Grossman olası Trump yönetiminin atacağı politika adımlarında, Hint-Pasifik müttefiklerine ve ortaklarına yönelik işlemsel yaklaşımını yoğunlaştırabileceğini ve Trump’ın Çin ile rekabetin ateşli bir destekçisi olan JD Vance’i seçmesinin, stratejik rekabetin Trump’ın stratejisinin tanımlayıcı bir özelliği olacağını gösteriyor. Ancak Trump’ın geçen ay Tayvan’ın “savunma için bize ödeme yapması gerektiğini” söylediği yorumu, müttefiklere ve ortaklara yalnızca Amerika Birleşik Devletleri’ne nasıl yardım edebilecekleri prizmasından bakmaya devam edeceği ve bunun tam tersinin olması gerekmediği fikrini körüklüyor. Bu endişeler, Trump’ın benzer şekilde Rusya ile devam eden savaşında Ukrayna’ya verilen ABD desteğini sorguladığı Doğu Avrupa’da en yoğun şekilde hissediliyor.
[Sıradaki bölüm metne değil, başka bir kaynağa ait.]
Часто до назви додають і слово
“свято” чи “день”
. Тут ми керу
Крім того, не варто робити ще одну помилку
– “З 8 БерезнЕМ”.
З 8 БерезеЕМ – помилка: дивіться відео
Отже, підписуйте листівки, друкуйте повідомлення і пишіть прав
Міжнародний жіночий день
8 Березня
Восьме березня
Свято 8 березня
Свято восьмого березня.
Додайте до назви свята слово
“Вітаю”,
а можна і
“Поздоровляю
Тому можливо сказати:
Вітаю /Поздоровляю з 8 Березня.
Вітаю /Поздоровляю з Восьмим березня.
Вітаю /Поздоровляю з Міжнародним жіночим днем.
Hint-Pasifik’in ikinci bir Trump dönemine olan açıklığı, bölgedeki Amerikan çabalarının başarısına veya başarısızlığına katkıda bulunacağı için izlenmesi önemli olacak bir etken olarak değerlendiriliyor. İlk Trump yönetimindeki yetkililer başarılarını övmeyi sevseler de gerçekte Hint-Pasifik o dört yıl boyunca gergindi ve daha öngörülebilir ve istikrarlı bir ABD politikası istiyordu. Biden yönetimi kesinlikle mükemmel değildi, ancak en azından bunları sundu ve dolayısıyla Amerika’nın bölgedeki konumunu önemli ölçüde güçlendirdi. İkinci bir Trump yönetimi, Amerikan kararlılığını ve kalıcılığını göstermek için Çin üzerindeki baskıyı sürdürürken ABD ittifaklarını ve ortaklıklarını terk etme veya baltalama konusundaki endişeleri yatıştırmak için Biden ekibinin çabalarına eşit veya daha üstün olabilir.
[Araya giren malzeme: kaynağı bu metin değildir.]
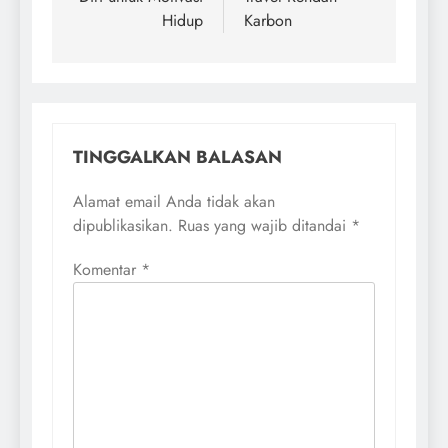
Hidup
Karbon
TINGGALKAN BALASAN
Alamat email Anda tidak akan
dipublikasikan.
Ruas yang wajib ditandai
*
Komentar
*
Öte yandan Japonya konusunun ele alındığı yazıda, son yıllarda Tokyo’nun dikkatini daha güneye, Tayvan Boğazı’na kaydırdığının altı çiziliyor. Trump’ın Tayvan’ı olası bir Çin saldırısından korumanın değerli olup olmayacağına ilişkin yorumunun ardından, bir Japon hükümet sözcüsü, “Tayvan Boğazı’ndaki ‘barış ve istikrarın’ sadece kendi güvenliğimiz için değil, aynı zamanda tüm uluslararası toplum için de son derece önemli” olduğunu açıkça belirtildiğine değinilerek. “Güney Kore’de olduğu gibi, Japonya ABD’nin yalnızca bölgede yer almasını değil, aynı zamanda ABD çıkarlarını desteklemesini de sağlamaya çalışacak.
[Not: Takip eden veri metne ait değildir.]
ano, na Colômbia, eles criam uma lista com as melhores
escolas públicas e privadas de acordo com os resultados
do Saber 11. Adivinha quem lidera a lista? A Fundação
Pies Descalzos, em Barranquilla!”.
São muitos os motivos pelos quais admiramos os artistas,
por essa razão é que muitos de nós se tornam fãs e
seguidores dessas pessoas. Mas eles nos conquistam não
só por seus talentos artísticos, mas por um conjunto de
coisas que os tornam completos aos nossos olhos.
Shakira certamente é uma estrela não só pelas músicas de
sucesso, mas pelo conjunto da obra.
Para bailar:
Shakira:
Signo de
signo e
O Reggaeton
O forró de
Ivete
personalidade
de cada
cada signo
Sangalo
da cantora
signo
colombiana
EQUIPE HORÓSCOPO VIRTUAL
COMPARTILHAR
Tayvan’ın da ikinci bir Trump yönetimi konusunda çekinceleri var. Trump’ın ada hakkındaki yorumu, esasen Taipei’nin, ABD ulusal güvenliğini doğrudan etkilemediği sürece, denizaşırı bir çatışma için Amerikan kaynaklarını ve personelini harcamaya karşı olan isteksizliğini yeniden teyit ediyor. Buna karşılık, Tayvan başbakanı, ‘Tayvan savunma bütçesini istikrarlı bir şekilde güçlendirdi ve uluslararası toplumun üyelerinden biri olarak sorumluluğumuzu göstermek için toplumumuzdaki dayanıklılığı güçlendirmek için askerlik hizmeti süresini ayarladı.’ dedi. Günün sonunda, Tayvan, Trump’ın gözünde Ukrayna ile aynı kategoriye düşmekten kaçınmak istiyor.” ifadelerine yer verildi.